Predict whether an email is formally or informally written. data/prep_corpus.py
writes the emails to a SQLite
database. process_corpus.py
creates a text file with extracted features in LibSVM format (for supervised machine
learning). data/classifier_app
is a web application for framework validation and simplifying manual classification
of each email as either formal or informal.

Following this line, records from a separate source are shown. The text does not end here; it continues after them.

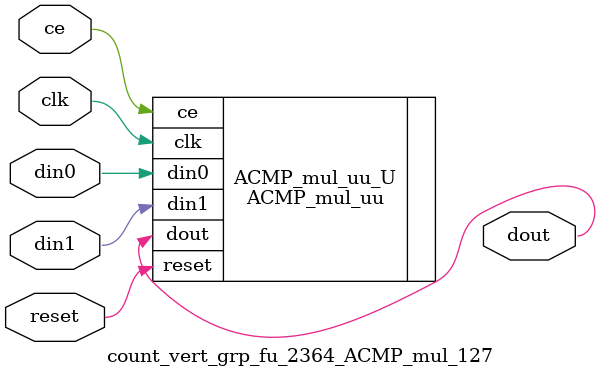
<source format=v>

`timescale 1 ns / 1 ps
module count_vert_grp_fu_2364_ACMP_mul_127(
    clk,
    reset,
    ce,
    din0,
    din1,
    dout);

parameter ID = 32'd1;
parameter NUM_STAGE = 32'd1;
parameter din0_WIDTH = 32'd1;
parameter din1_WIDTH = 32'd1;
parameter dout_WIDTH = 32'd1;
input clk;
input reset;
input ce;
input[din0_WIDTH - 1:0] din0;
input[din1_WIDTH - 1:0] din1;
output[dout_WIDTH - 1:0] dout;



ACMP_mul_uu #(
.ID( ID ),
.NUM_STAGE( 3 ),
.din0_WIDTH( din0_WIDTH ),
.din1_WIDTH( din1_WIDTH ),
.dout_WIDTH( dout_WIDTH ))
ACMP_mul_uu_U(
    .clk( clk ),
    .reset( reset ),
    .ce( ce ),
    .din0( din0 ),
    .din1( din1 ),
    .dout( dout ));

endmodule

</source>
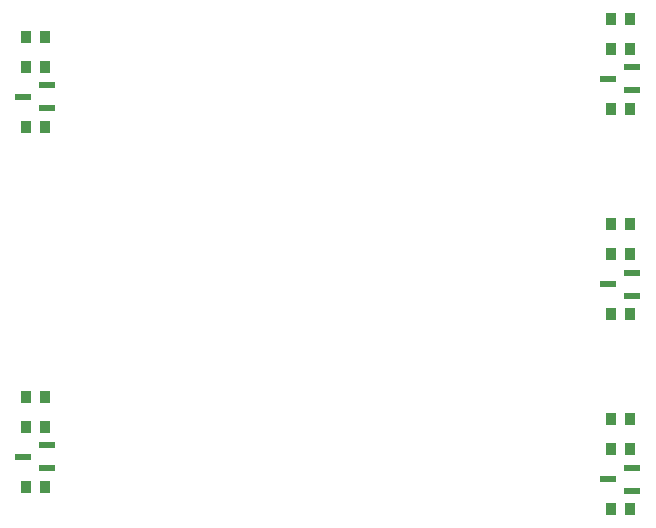
<source format=gbr>
G04 EAGLE Gerber RS-274X export*
G75*
%MOMM*%
%FSLAX34Y34*%
%LPD*%
%INSolderpaste Bottom*%
%IPPOS*%
%AMOC8*
5,1,8,0,0,1.08239X$1,22.5*%
G01*
%ADD10R,0.949959X1.031241*%
%ADD11R,1.320800X0.558800*%


D10*
X623951Y529590D03*
X607949Y529590D03*
X623951Y478790D03*
X607949Y478790D03*
X607949Y554990D03*
X623951Y554990D03*
D11*
X626110Y513842D03*
X626110Y494538D03*
X605790Y504190D03*
D10*
X623951Y355600D03*
X607949Y355600D03*
X623951Y304800D03*
X607949Y304800D03*
X607949Y381000D03*
X623951Y381000D03*
D11*
X626110Y339852D03*
X626110Y320548D03*
X605790Y330200D03*
D10*
X623951Y190500D03*
X607949Y190500D03*
X623951Y139700D03*
X607949Y139700D03*
X607949Y215900D03*
X623951Y215900D03*
D11*
X626110Y174752D03*
X626110Y155448D03*
X605790Y165100D03*
D10*
X128651Y514350D03*
X112649Y514350D03*
X128651Y463550D03*
X112649Y463550D03*
X112649Y539750D03*
X128651Y539750D03*
D11*
X130810Y498602D03*
X130810Y479298D03*
X110490Y488950D03*
D10*
X128651Y209550D03*
X112649Y209550D03*
X128651Y158750D03*
X112649Y158750D03*
X112649Y234950D03*
X128651Y234950D03*
D11*
X130810Y193802D03*
X130810Y174498D03*
X110490Y184150D03*
M02*

</source>
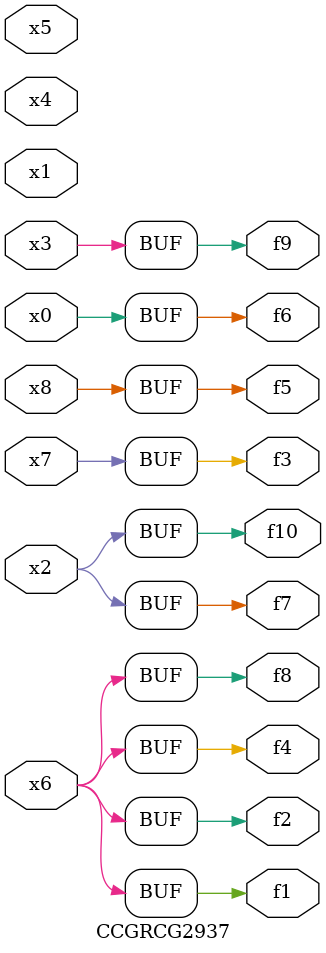
<source format=v>
module CCGRCG2937(
	input x0, x1, x2, x3, x4, x5, x6, x7, x8,
	output f1, f2, f3, f4, f5, f6, f7, f8, f9, f10
);
	assign f1 = x6;
	assign f2 = x6;
	assign f3 = x7;
	assign f4 = x6;
	assign f5 = x8;
	assign f6 = x0;
	assign f7 = x2;
	assign f8 = x6;
	assign f9 = x3;
	assign f10 = x2;
endmodule

</source>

This project uses the Enron email corpus, retrieved from https://www.cs.cmu.edu/~./enron/. This is a group project for CNIT499NLT Natural Language Technologies at Purdue University. The course instructor is Dr. Julia Taylor.
- Dan O'Day
- Robert Hinh
- Upasita Jain
- Sangmi Shin
- Penghao Wang
The mysql
branch is the main branch with all of the features and up-to-date code. However, the master
branch uses sqlite rather than MySQL, and is thus easier to run and develop locally. Initial development took place with sqlite, but eventually moved to MySQL since that is the most efficient supported database type on PythonAnywhere hosting service.
Begin inside the directory where you've extracted this project. Using an interactive Python shell (symbolized by >>>
below—do not retype the prompt symbols), do the following:
>>> from data.models import Corpus
Next import your feature(s):
>>> from features.myfeaturefile import myfeature
Now instantiate the corpus and select a specific email by its ID number:
>>> c = Corpus()
>>> email_generator_object = c.fetch_all_emails(column="id", query="120000", exact_match=True)
>>> email = next(email_generator_object)
Now you have the email object with the specified id. You can pass it to your previously imported feature by using the feature function name:
>>> myfeature(email)
The feature should return the specified metric.